Steidl was proud of the group for showing their toughness – both mentally and physically.

“Overall the distance folks ran very strong, confident races this weekend,” Steidl said. “Training is a process and it takes time for the work and effort one puts in to pay off. The distance runners got a good look at that payoff yesterday and today. The mindset they brought to the meet this weekend was on-point. They're confident in their training and going into their races not only wanting to see their training pay off, but also wanting to make the most of each race opportunity. It was great to see that mentality.”

Lila Rice continues to show she’s a force in the mile, once again beating her own personal record time.

Rice inched closer to the school record, finishing the mile race with a time of 4:57.43. This is her first collegiate sub-five-minute time in the indoor event.

“Lila looked like she was all business today,” Steidl said. “The gun went off and she got a great start and put herself in a good position. She looked mentally engaged the entire race and really went after it, which gave her a significant PR!”

In the 3,000 meter run, Moira O’Connor Lenth ran an indoor personal record time of 10:01.12, taking 10 seconds off her previous collegiate best and making her coach proud.

“Moira ran one of the most mentally engaged and strongest races I've seen her run,” Steidl said. “She ran controlled and strong and really put herself into race mode.

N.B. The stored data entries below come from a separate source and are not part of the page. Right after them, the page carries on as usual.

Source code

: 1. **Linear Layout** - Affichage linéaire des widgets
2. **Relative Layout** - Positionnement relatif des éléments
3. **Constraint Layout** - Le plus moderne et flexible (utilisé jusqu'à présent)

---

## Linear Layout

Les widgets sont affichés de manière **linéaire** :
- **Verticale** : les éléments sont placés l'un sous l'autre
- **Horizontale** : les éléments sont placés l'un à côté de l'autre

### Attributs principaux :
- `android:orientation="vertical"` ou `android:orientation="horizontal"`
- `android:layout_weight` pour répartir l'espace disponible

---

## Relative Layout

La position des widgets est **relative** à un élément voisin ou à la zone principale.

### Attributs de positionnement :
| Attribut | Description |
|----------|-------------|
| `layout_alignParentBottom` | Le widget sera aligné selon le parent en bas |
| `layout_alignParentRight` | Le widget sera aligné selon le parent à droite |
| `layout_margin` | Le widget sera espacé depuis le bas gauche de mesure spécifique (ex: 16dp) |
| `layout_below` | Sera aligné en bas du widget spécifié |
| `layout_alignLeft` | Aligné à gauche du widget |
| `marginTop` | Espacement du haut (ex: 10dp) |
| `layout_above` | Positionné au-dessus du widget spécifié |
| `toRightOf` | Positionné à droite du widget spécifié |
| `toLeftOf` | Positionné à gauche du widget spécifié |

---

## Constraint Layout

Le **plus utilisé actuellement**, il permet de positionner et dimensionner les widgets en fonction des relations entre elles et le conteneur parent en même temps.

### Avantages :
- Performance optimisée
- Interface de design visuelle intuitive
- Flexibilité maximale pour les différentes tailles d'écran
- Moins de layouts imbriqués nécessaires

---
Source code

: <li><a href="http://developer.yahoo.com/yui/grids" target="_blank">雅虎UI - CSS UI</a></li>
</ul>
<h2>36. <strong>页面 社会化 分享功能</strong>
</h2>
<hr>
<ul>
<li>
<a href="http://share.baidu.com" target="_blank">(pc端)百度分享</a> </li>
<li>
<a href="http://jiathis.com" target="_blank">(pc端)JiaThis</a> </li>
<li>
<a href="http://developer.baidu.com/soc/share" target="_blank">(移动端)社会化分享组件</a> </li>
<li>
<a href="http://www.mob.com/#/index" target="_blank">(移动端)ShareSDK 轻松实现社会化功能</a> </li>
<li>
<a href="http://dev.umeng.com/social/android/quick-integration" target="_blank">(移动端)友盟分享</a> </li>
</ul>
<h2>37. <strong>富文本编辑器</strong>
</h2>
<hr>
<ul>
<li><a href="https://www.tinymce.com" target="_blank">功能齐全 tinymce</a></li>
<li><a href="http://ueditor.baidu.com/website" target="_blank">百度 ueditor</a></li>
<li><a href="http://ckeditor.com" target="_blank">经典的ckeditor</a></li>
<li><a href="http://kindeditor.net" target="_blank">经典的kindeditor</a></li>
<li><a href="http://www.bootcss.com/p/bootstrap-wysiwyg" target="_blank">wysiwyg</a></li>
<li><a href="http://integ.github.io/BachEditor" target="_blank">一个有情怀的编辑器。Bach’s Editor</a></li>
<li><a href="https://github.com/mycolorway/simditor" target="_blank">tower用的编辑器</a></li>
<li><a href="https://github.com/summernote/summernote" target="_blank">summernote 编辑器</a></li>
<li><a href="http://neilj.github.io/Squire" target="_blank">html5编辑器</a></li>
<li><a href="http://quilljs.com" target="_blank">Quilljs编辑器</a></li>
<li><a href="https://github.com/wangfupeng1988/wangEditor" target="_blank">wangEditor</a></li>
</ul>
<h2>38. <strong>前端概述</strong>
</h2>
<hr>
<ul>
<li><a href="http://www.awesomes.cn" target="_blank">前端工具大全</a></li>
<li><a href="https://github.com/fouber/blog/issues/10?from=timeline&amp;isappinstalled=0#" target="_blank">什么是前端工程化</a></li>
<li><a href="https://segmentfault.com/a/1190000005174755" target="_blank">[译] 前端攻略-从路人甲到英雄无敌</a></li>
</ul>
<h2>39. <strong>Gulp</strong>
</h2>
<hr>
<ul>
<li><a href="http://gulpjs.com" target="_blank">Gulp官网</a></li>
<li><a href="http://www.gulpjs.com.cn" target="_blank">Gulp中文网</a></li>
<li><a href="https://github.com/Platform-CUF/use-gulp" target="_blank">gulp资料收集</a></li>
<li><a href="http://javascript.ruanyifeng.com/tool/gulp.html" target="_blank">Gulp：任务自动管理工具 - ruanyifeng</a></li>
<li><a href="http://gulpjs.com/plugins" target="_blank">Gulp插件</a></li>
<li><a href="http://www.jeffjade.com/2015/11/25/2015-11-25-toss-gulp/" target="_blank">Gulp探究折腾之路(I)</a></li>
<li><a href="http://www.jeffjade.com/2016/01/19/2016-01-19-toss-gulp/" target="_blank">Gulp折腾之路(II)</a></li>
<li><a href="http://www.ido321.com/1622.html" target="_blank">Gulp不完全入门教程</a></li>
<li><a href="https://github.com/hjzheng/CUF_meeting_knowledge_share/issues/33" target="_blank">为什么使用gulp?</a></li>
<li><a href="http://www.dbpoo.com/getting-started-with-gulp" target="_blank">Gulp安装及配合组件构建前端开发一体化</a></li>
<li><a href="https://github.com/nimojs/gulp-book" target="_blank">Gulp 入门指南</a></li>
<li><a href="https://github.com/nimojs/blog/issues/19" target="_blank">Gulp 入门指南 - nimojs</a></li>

She made moves when she needed to, and while I know she would've liked to break 10, she ran a great race and a big PR, and I'm proud of the effort she put out on the track today.”

Steidl also commented on Olivia Stein’s performance.

Stein finished the 5,000 with a time of 17:45.93, just shy of her personal record. It was her first attempt at the 5,000 this season, and Steidl liked what she saw.

“After having been sick and not training much for the first three weeks of the season, it was great to see her back on the horse,” Steidl said. “Mentally and physically she was strong in her race. This is just the start for her and I know she's excited to see what she can do as the year goes on.”

On the men’s side, Tyler Flannery crushed his indoor personal best in the 5,000 with a new time of 15:08.43.

“Tyler ran a smart, strong race and ran what we knew his fitness was showing us he was capable of,” Steidl said. “It was great to see him rebound so well from the previous meet. He thought about why that one didn't go well and we talked about race tactics. He put that all together with his mental tenacity and it paid off big. He's a hard-worker and it's great to see his work paying off, especially with a time that's so close to his overall PR.”

In the 3,000, both Chay Weaver and Jacques Hebert set new overall personal record times in the event.

Weaver finished with a time of 8:27.01, and Hebert finished just behind him with a time of 8:27.40.

Despite dealing with a slight ‘glute’/hamstring issue, Steidl said Weaver looked strong in his race.

“That small PR wasn't guaranteed. I know he wanted to run faster, but I think he did a great job of putting his best effort out there today,” Steidl said “It'll be fun to see him in action once his glute/hamstring issue goes away completely.”

Steidl took the opportunity to put Hebert in the 3,000 rather than the mile again because he is also dealing with a hamstring issue. That opportunity paid off.

“Jacques ran a huge and long overdue PR today,” Steidl said. “He looked smooth and in-control the whole race. It was great to see him bury his old time. Based off of this, he can do some serious damage in this event going forward.”

The Redhawks have one week off from competition before they head to the WAC Championships at the Idaho Center from Feb. 23-25.

Steidl can’t wait to see what the team is capable of achieving there.

“Overall we have a strong team,” Steidl said. “We have great people in a wide variety of events, and if everyone can get themselves into a good place mentally and physically going into the Conference meet, I have high expectations about what can be accomplished.”